The sql extension is already loaded. To reload it, use:
  %reload_ext sql


In [4]:
#connecting to the database
%sql mysql+mysqldb://root:YourPassword@localhost/Walmart

### Creating an sql table to load the data

In [4]:
%%sql
DROP TABLE IF EXISTS Walmart;

 * mysql+mysqldb://root:***@localhost/Walmart
0 rows affected.


[]

In [5]:
%%sql
CREATE TABLE Walmart (
    InvoiceID VARCHAR (20) NOT NULL PRIMARY KEY,
    Branch VARCHAR (2) NOT NULL,
    City VARCHAR (30) NOT NULL,
    Customer_type VARCHAR (20) NOT NULL,
    Gender VARCHAR (10) NOT NULL,
    Product_line VARCHAR (30) NOT NULL,
    Unit_price DECIMAL (7,2) NOT NULL,
    Quantity INT,
    Tax_5_Percent DECIMAL (6,4) NOT NULL,
    Total DECIMAL (15,4) NOT NULL,
    Date DATE NOT NULL,
    Time TIME NOT NULL,
    Payment VARCHAR (15) NOT NULL,
    cogs DECIMAL (10,2) NOT NULL,
    gross_margin_percentage DECIMAL (20,10),
    gross_income DECIMAL (12,4),
    Rating DECIMAL (5,2));

 * mysql+mysqldb://root:***@localhost/Walmart
0 rows affected.


[]

### Importing the data into the table

In [6]:
#Removing the strict sql mode for the session before importing the data to enable mysql to import black spaces in decimal data
%sql SET SESSION sql_mode = ''

 * mysql+mysqldb://root:***@localhost/Walmart
0 rows affected.


[]

Loading the data into the table

In [7]:
%%sql
LOAD DATA INFILE 'D:/Data Science/MySQL/Walmart Project/WalmartSalesData.csv'
INTO TABLE Walmart
FIELDS TERMINATED BY ',' ENCLOSED BY '"'
LINES TERMINATED BY '\n'
IGNORE 1 LINES;

 * mysql+mysqldb://root:***@localhost/Walmart
1000 rows affected.


[]

Our dataset has 1,000 rows

## Data Cleaning
The data was cleaned by ensuring that there was no missing values.

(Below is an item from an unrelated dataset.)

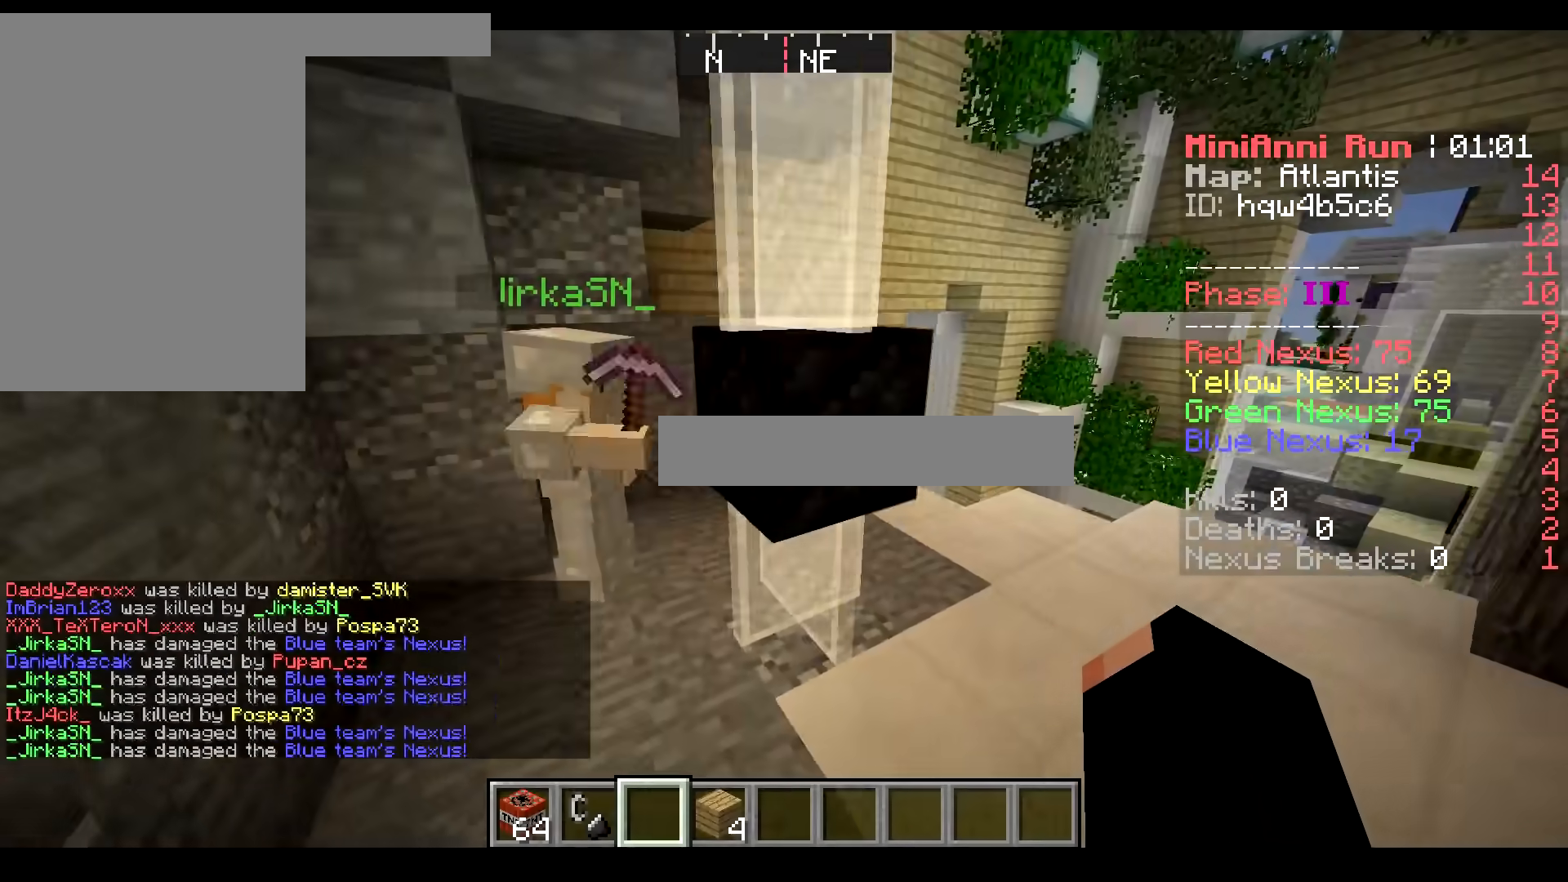
{"keys": [], "mouse": [], "events": []}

To do that, we first needed to see the first five rows of the dataset.

In [8]:
%%sql
SELECT * 
FROM walmart
LIMIT 5;

 * mysql+mysqldb://root:***@localhost/Walmart
5 rows affected.


InvoiceID,Branch,City,Customer_type,Gender,Product_line,Unit_price,Quantity,Tax_5_Percent,Total,Date,Time,Payment,cogs,gross_margin_percentage,gross_income,Rating
101-17-6199,A,Yangon,Normal,Male,Food and beverages,45.79,7,16.0265,336.5565,2019-03-13,19:44:00,Credit card,320.53,4.761904762,16.0265,7.0
101-81-4070,C,Naypyitaw,Member,Female,Health and beauty,62.82,2,6.282,131.922,2019-01-17,12:36:00,Ewallet,125.64,4.761904762,6.282,4.9
102-06-2002,C,Naypyitaw,Member,Male,Sports and travel,25.25,5,6.3125,132.5625,2019-03-20,17:52:00,Cash,126.25,4.761904762,6.3125,6.1
102-77-2261,C,Naypyitaw,Member,Male,Health and beauty,65.31,7,22.8585,480.0285,2019-03-05,18:02:00,Credit card,457.17,4.761904762,22.8585,4.2
105-10-6182,A,Yangon,Member,Male,Fashion accessories,21.48,2,2.148,45.108,2019-02-27,12:22:00,Ewallet,42.96,4.761904762,2.148,6.6


#### *Dealing with Missing Values*

We need to check if the data has null values. Since we already used the NOT NULL on some variables when creating the table, we are sure that those variables do not contain any missing values.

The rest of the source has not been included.